The data below is to be output in full, unchanged.
───── Recorded information
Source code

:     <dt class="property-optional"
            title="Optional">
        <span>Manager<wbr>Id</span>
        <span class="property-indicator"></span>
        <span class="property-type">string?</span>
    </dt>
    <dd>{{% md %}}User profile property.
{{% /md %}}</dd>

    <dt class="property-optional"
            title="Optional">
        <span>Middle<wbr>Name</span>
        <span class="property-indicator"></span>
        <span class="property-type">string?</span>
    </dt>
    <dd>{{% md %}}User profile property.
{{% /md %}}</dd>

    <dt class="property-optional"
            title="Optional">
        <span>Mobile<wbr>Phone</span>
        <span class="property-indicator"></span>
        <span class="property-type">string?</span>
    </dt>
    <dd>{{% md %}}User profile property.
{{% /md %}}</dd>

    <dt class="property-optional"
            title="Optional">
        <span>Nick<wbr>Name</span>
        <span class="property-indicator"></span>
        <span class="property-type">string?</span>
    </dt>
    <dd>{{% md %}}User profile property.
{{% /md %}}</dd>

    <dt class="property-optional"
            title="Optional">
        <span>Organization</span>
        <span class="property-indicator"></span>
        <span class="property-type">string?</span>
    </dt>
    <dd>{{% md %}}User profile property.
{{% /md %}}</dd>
──────────
Task result:
Source code

:     <dt class="property-optional"
            title="Optional">
        <span>Manager<wbr>Id</span>
        <span class="property-indicator"></span>
        <span class="property-type">string?</span>
    </dt>
    <dd>{{% md %}}User profile property.
{{% /md %}}</dd>

    <dt class="property-optional"
            title="Optional">
        <span>Middle<wbr>Name</span>
        <span class="property-indicator"></span>
        <span class="property-type">string?</span>
    </dt>
    <dd>{{% md %}}User profile property.
{{% /md %}}</dd>

    <dt class="property-optional"
            title="Optional">
        <span>Mobile<wbr>Phone</span>
        <span class="property-indicator"></span>
        <span class="property-type">string?</span>
    </dt>
    <dd>{{% md %}}User profile property.
{{% /md %}}</dd>

    <dt class="property-optional"
            title="Optional">
        <span>Nick<wbr>Name</span>
        <span class="property-indicator"></span>
        <span class="property-type">string?</span>
    </dt>
    <dd>{{% md %}}User profile property.
{{% /md %}}</dd>

    <dt class="property-optional"
            title="Optional">
        <span>Organization</span>
        <span class="property-indicator"></span>
        <span class="property-type">string?</span>
    </dt>
    <dd>{{% md %}}User profile property.
{{% /md %}}</dd>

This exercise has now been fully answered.